Search code examples
pythonpytorchmultilingualbert-language-model

Bert-multilingual in pytorch


I am using bert embedding for french text data. and I have problem with loading model and vocabulary.

I used the following code for tokenization that works well, but to get the vocabulary, it gives me Chinese words!!

tokenizer = BertTokenizer.from_pretrained('bert-base-multilingual-cased')
text = "La Banque Nationale du Canada fête cette année le 110e anniversaire de son bureau de Paris."
marked_text = "[CLS] " + text + " [SEP]"
tokenized_text = tokenizer.tokenize(marked_text)
list(tokenizer.vocab.keys())[5000:5020]

I expected french words in vocabulary but i get chinese words, should i specify the language somewhere in the code?


Solution

  • You are Getting Chinese text because, you are looking for a specific range of the words from the vocabulary [5000:5020], which corresponds to the Chinese text.
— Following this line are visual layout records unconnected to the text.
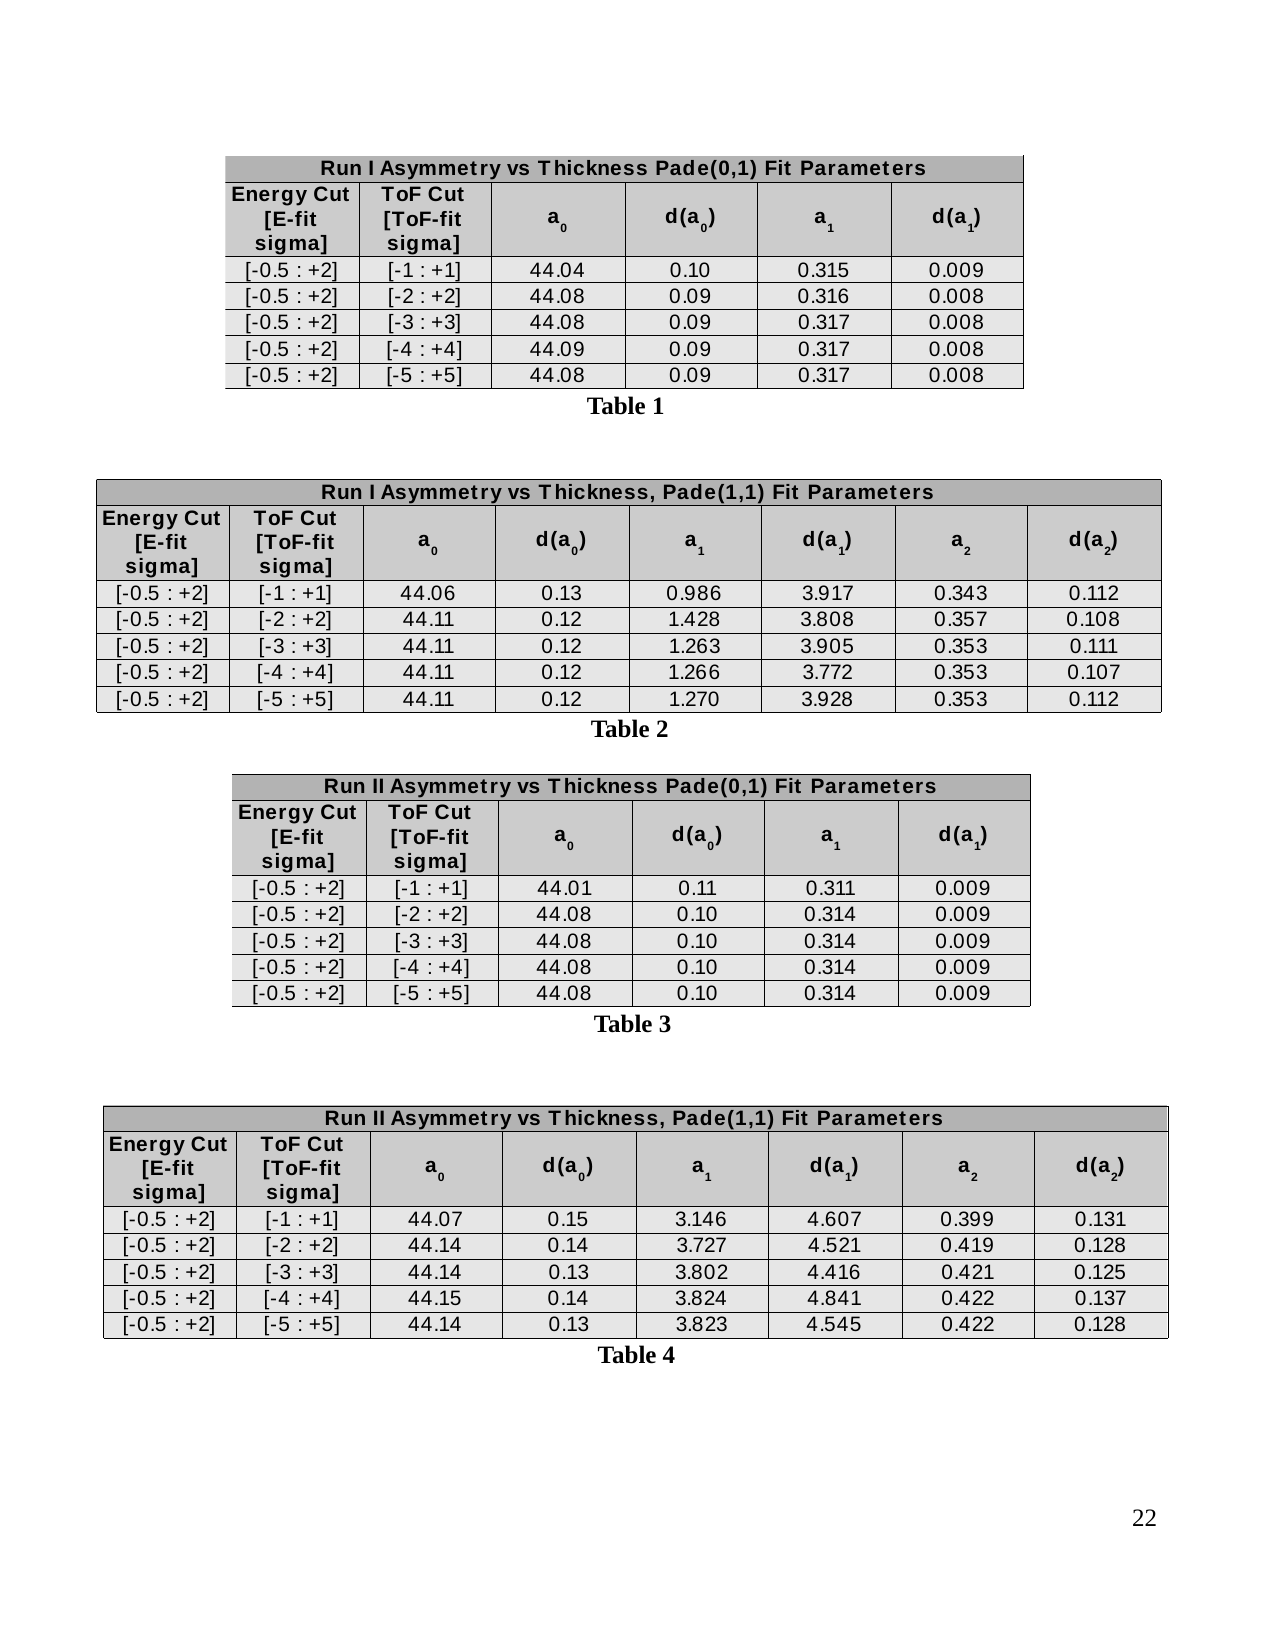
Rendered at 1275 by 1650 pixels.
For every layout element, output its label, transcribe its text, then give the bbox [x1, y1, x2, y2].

text Table 3 [232, 774, 1032, 1038]
text Table 1 [225, 156, 1026, 419]
text Table 4 [103, 1313, 1169, 1369]
text Table 2 [96, 491, 1163, 743]
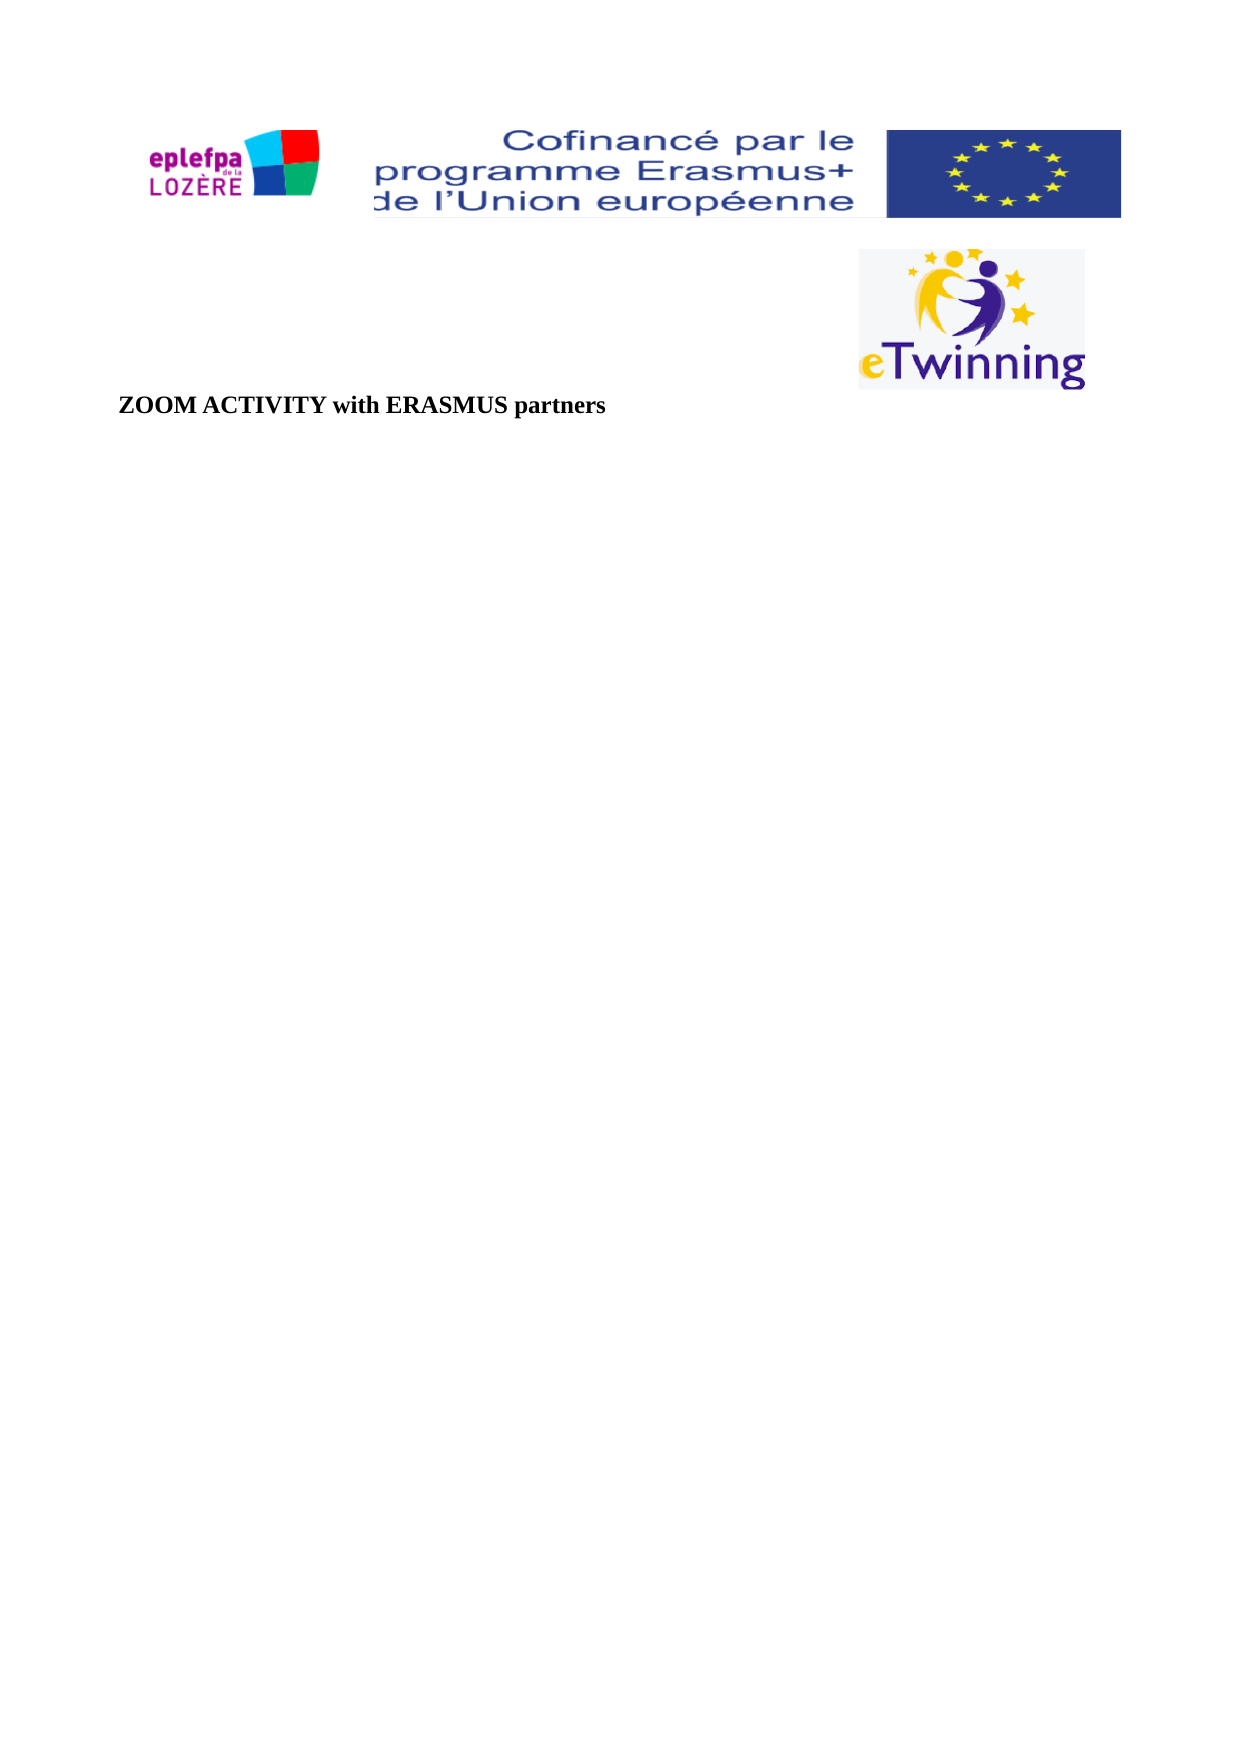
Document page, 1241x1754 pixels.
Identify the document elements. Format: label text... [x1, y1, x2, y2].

text ZOOM ACTIVITY with ERASMUS partners [118, 247, 1122, 419]
picture [118, 130, 337, 204]
picture [374, 130, 1122, 218]
picture [858, 249, 1086, 390]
Also,bert -base-multilingual-cased is trained on 104 languages.

    If you further want to verify your code, you can use this:

    tokenizer = BertTokenizer.from_pretrained('bert-base-multilingual-cased')
    text = "La Banque Nationale du Canada fête cette année le 110e anniversaire de son bureau de Paris."
    marked_text = "[CLS] " + text + " [SEP]"
    tokenized_text = tokenizer.tokenize(marked_text)
    

    which is same as your code, followed by:

    token_no=[]
    for token in tokenized_text:
        #print(tokenizer.vocab[token]) ### you can use this to check the corresponding index of the token
        token_no.append(tokenizer.vocab[token])
    
    
    ### The below code obtains the tokens from the index, which is similar to what you were trying, but on the correct range.
    new_token_list=[]
    for i in token_no:
        new_token_list.append(list(tokenizer.vocab.keys())[i])
    
    #print(new_token_list); ### you can use it if you want to check back the tokens.